-- BEGIN Task inputs --

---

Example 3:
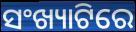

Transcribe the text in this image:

ସଂଖ୍ୟାଟିରେ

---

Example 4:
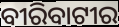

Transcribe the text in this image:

ବୀରିବାଟୀର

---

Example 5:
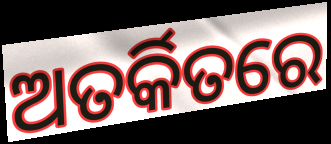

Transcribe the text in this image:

ଅତର୍କିତରେ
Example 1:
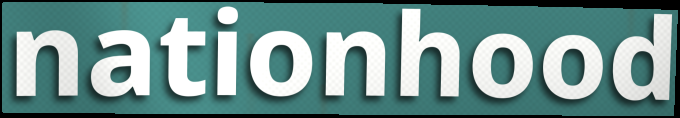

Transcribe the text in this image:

nationhood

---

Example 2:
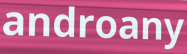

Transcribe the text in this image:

androany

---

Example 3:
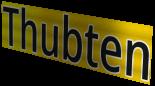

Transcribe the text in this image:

Thubten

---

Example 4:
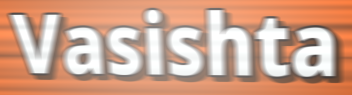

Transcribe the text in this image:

Vasishta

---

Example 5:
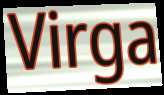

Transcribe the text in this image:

Virga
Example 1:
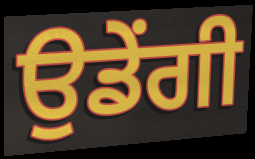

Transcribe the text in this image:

ਉਡੇਂਗੀ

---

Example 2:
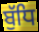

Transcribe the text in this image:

ਬੁੱਧਿ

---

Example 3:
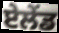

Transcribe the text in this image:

ਏਲੇਂਡ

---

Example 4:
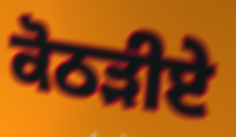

-- END Task inputs --

Extract the text lines from all of the items above and reproduce them without any change. Leave the pictures out of your answer.

---

Example 3:

Transcribe the text in this image:

ସଂଖ୍ୟାଟିରେ

---

Example 4:

Transcribe the text in this image:

ବୀରିବାଟୀର

---

Example 5:

Transcribe the text in this image:

ଅତର୍କିତରେ
Example 1:

Transcribe the text in this image:

nationhood

---

Example 2:

Transcribe the text in this image:

androany

---

Example 3:

Transcribe the text in this image:

Thubten

---

Example 4:

Transcribe the text in this image:

Vasishta

---

Example 5:

Transcribe the text in this image:

Virga
Example 1:

Transcribe the text in this image:

ਉਡੇਂਗੀ

---

Example 2:

Transcribe the text in this image:

ਬੁੱਧਿ

---

Example 3:

Transcribe the text in this image:

ਏਲੇਂਡ

---

Example 4:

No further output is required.